The Stacks project

Proof. Set $X^* = X \amalg \{ \infty \} $. We declare a subset $V$ of $X^*$ to be open if either $V \subset X$ is open in $X$, or $\infty \in V$ and $U = V \cap X$ is an open of $X$ such that $X \setminus U$ is quasi-compact. We omit the verification that this defines a topology. It is clear that $X \to X^*$ identifies $X$ with an open subspace of $X$.

Since $X$ is locally quasi-compact, every point $x \in X$ has a quasi-compact neighbourhood $x \in E \subset X$. Then $E$ is closed (Lemma 5.12.4 part (1)) and $V = (X \setminus E) \amalg \{ \infty \} $ is an open neighbourhood of $\infty $ disjoint from the interior of $E$. Thus $X^*$ is Hausdorff.

Let $X^* = \bigcup V_ i$ be an open covering. Then for some $i$, say $i_0$, we have $\infty \in V_{i_0}$. By construction $Z = X^* \setminus V_{i_0}$ is quasi-compact. Hence the covering $Z \subset \bigcup _{i \not= i_0} Z \cap V_ i$ has a finite refinement which implies that the given covering of $X^*$ has a finite refinement. Thus $X^*$ is quasi-compact.
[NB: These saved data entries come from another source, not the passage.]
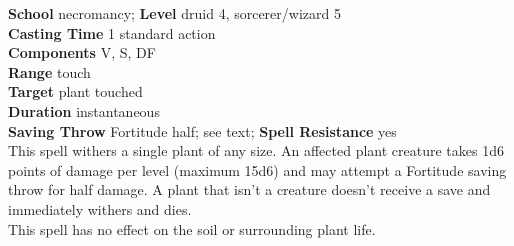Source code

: \textbf{School} necromancy; \textbf{Level} druid 4, sorcerer/wizard 5\\
\textbf{Casting Time} 1 standard action\\
\textbf{Components} V, S, DF\\
\textbf{Range} touch\\
\textbf{Target} plant touched\\
\textbf{Duration} instantaneous\\
\textbf{Saving Throw} Fortitude half; see text; \textbf{Spell Resistance} yes\\
This spell withers a single plant of any size. An affected plant creature takes 1d6 points of damage per level (maximum 15d6) and may attempt a Fortitude saving throw for half damage. A plant that isn't a creature doesn't receive a save and immediately withers and dies.\\
This spell has no effect on the soil or surrounding plant life.\\
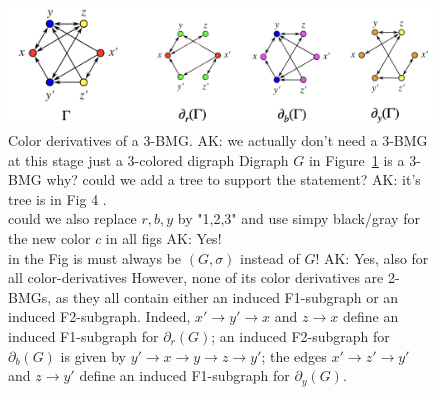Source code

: \documentclass[final,3p,times]{elsarticle}
\newcommand{\TODO}[1]{\begingroup\color{red}#1\endgroup}
\begin{document}
\begin{figure}[ht]
  \centering
    \includegraphics[width=16cm]{figures/color_derivatives.png}
    \caption{Color derivatives of a 3-BMG. \TODO{AK: we actually don't need a 3-BMG at this stage just a 3-colored digraph}
    Digraph $G$ in Figure~\ref{fig:color_derivatives} is a 3-BMG
    \TODO{why? could we add a tree to support the statement? AK: it's tree is in Fig 4 }.\\
    \TODO{could we also replace $r,b,y$ by "1,2,3" and use simpy black/gray
    for the new color $c$ in all figs AK: Yes!}\\
    \TODO{in the Fig is must always be $(G,\sigma)$ instead of $G$! AK: Yes, also for all color-derivatives}
     However,
    none of its color derivatives are 2-BMGs, as they all contain either an
    induced F1-subgraph or an induced F2-subgraph. Indeed, $x'\rightarrow
    y'\rightarrow x$ and $z\rightarrow x$ define an induced F1-subgraph for
    $\partial_r(G)$; an induced F2-subgraph for $\partial_b(G)$ is
    given by $y'\rightarrow x\rightarrow y\rightarrow z\rightarrow y'$; the
    edges $x'\rightarrow z'\rightarrow y'$ and $z \rightarrow y'$ define an
    induced F1-subgraph for $\partial_y(G)$.
}
   \label{fig:color_derivatives}
\end{figure}
\end{document}
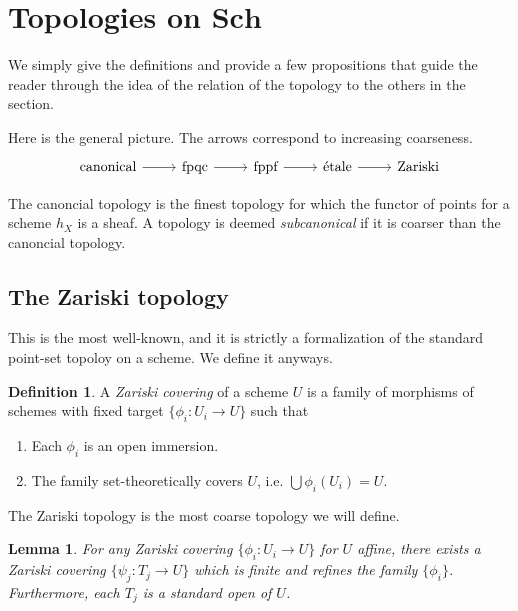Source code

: \documentclass{amsart}
\newcommand{\Sch}{\mathbf{Sch}}
\newtheorem{lemma}[theorem]{Lemma}
\theoremstyle{definition}
\newtheorem{definition}[theorem]{Definition}
\theoremstyle{remark}
\begin{document}
\section{Topologies on $\Sch$}

We simply give the definitions and provide a few propositions that guide the
reader through the idea of the relation of the topology to the others in the
section.

Here is the general picture. The arrows correspond to increasing coarseness.
\[
    \begin{tikzcd}
        \text{canonical} \ar[r] &
        \text{fpqc} \ar[r] &
        \text{fppf} \ar[r] &
        \text{\'etale} \ar[r] &
        \text{Zariski}
    \end{tikzcd}
\]

The canoncial topology is the finest topology for which the functor of points
for a scheme $h_X$ is a sheaf. A topology is deemed \textit{subcanonical} if it
is coarser than the canoncial topology.

\subsection{The Zariski topology}

This is the most well-known, and it is strictly a formalization of the standard
point-set topoloy on a scheme. We define it anyways.

\begin{definition}
    A \textit{Zariski covering} of a scheme $U$ is a family of morphisms of
    schemes with fixed target $\{\phi_i : U_i \to U\}$ such that
    \begin{enumerate}
        \item Each $\phi_i$ is an open immersion.
        \item The family set-theoretically covers $U$, i.e. $\bigcup \phi_i(U_i)
            = U$.
    \end{enumerate}
\end{definition}

The Zariski topology is the most coarse topology we will define.

\begin{lemma}
    For any Zariski covering $\{\phi_i : U_i \to U\}$ for $U$ affine, there
    exists a Zariski covering $\{\psi_j : T_j \to U\}$ which is finite and
    refines the family $\{\phi_i\}$. Furthermore, each $T_j$ is a standard open
    of $U$.
\end{lemma}
\end{document}
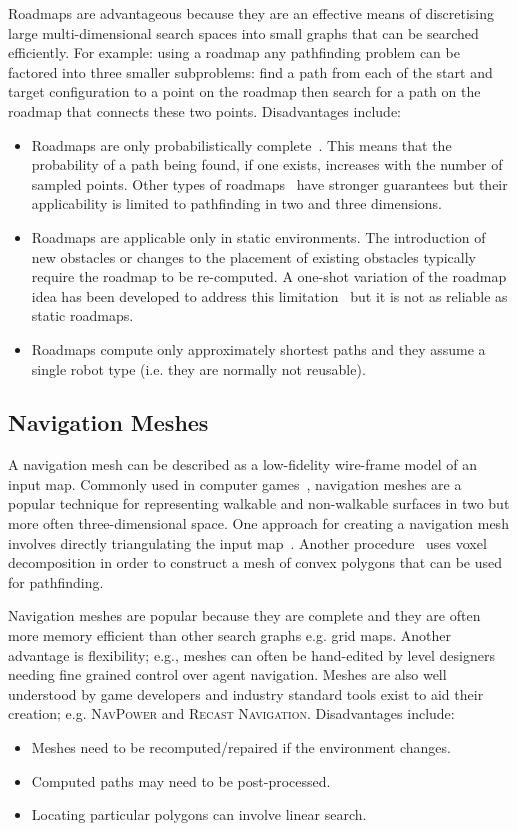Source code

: Roadmaps are advantageous because they are an effective means of discretising
large multi-dimensional search spaces into small graphs that can be searched
efficiently. For example: using a roadmap any pathfinding problem can be
factored into three smaller subproblems: find a path from each of the start and
target configuration to a point on the roadmap then search for a path on the
roadmap that connects these two points. Disadvantages include:
\begin{itemize}
\item{Roadmaps are only probabilistically complete~\citep{barraquand97}. 
This means that the probability of a path being found, if one exists, 
increases with the number of sampled points.
Other types of roadmaps~\citep{geraerts05} have stronger guarantees but their
applicability is limited to pathfinding in two and three dimensions.}
\item{Roadmaps are applicable only in static environments. The introduction of
new obstacles or changes to the placement of existing obstacles typically require 
the roadmap to be re-computed. A one-shot variation of the roadmap idea has been
developed to address this limitation~\citep{lavalle98} but it is not as reliable
as static roadmaps.}
\item{Roadmaps compute only approximately shortest paths and they assume a single 
robot type (i.e. they are normally not reusable).}
\end{itemize}

\subsection{Navigation Meshes}
\label{cha::lit::graphs::nav}
A navigation mesh can be described as a low-fidelity wire-frame model of an input
map. Commonly used in computer games~\citep{snook00,tozour02}, navigation meshes are a
popular technique for representing walkable and non-walkable surfaces in two but
more often three-dimensional space.  One approach for creating a navigation mesh
involves directly triangulating the input map~\citep{demyen07,kallmann10}.  
Another procedure~\cite{mononen09} uses voxel decomposition in order to construct a 
mesh of convex polygons that can be used for pathfinding.

Navigation meshes are popular because they are complete and they are often more
memory efficient than other search graphs e.g. grid maps. Another advantage is
flexibility; e.g., meshes can often be hand-edited by level designers needing
fine grained control over agent navigation. Meshes are also well understood by 
game developers and industry standard tools exist to aid their creation; 
e.g. \textsc{NavPower} and \textsc{Recast Navigation}. Disadvantages include: 
\begin{itemize}
\item Meshes need to be recomputed/repaired if the environment changes.
\item Computed paths may need to be post-processed.
\item Locating particular polygons can involve linear search.
\end{itemize}

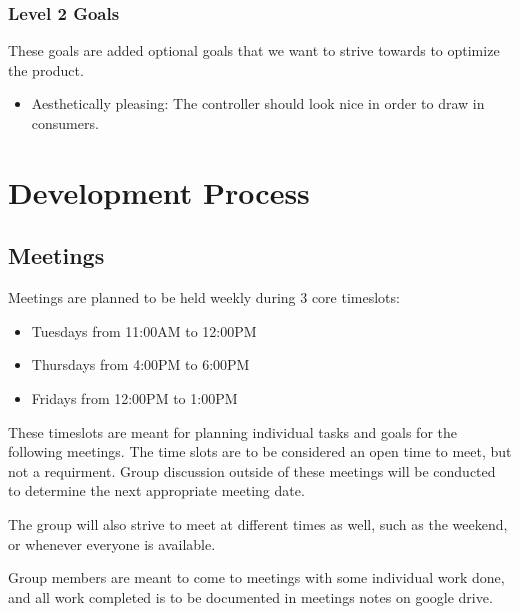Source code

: \documentclass[a4]{article}
\begin{document}
\subsubsection{Level 2 Goals}
These goals are added optional goals that we want to strive towards to optimize the product.
\begin{itemize}
    \item \textcolor{McMasterMaroon}{Aesthetically pleasing}: The controller should look nice in order to draw in consumers.
\end{itemize}
\section{Development Process}
\subsection{Meetings}
Meetings are planned to be held weekly during 3 core timeslots:
\begin{itemize}
    \item Tuesdays from \textcolor{McMasterMaroon}{11:00AM to 12:00PM}
    \item Thursdays from \textcolor{McMasterMaroon}{4:00PM to 6:00PM}
    \item Fridays from \textcolor{McMasterMaroon}{12:00PM to 1:00PM}
\end{itemize}
These timeslots are meant for planning individual tasks and goals for the following meetings. The time slots are to be considered an open time to meet, but not a requirment. Group discussion outside of these meetings will be conducted to determine the next appropriate meeting date.

The group will also strive to meet at different times as well, such as the weekend, or whenever everyone is available.

Group members are meant to come to meetings with some individual work done, and all work completed is to be documented in meetings notes on google drive.
\end{document}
The map $X \to X^*$ factors as $X \to \beta (X) \to X^*$ by the universal property of the Stone-Čech compactification. Let $\varphi : \beta (X) \to X^*$ be this factorization. Then $X \to \varphi ^{-1}(X)$ is a section to $\varphi ^{-1}(X) \to X$ hence has closed image (Lemma 5.3.3). Since the image of $X \to \beta (X)$ is dense we conclude that $X = \varphi ^{-1}(X)$. $\square$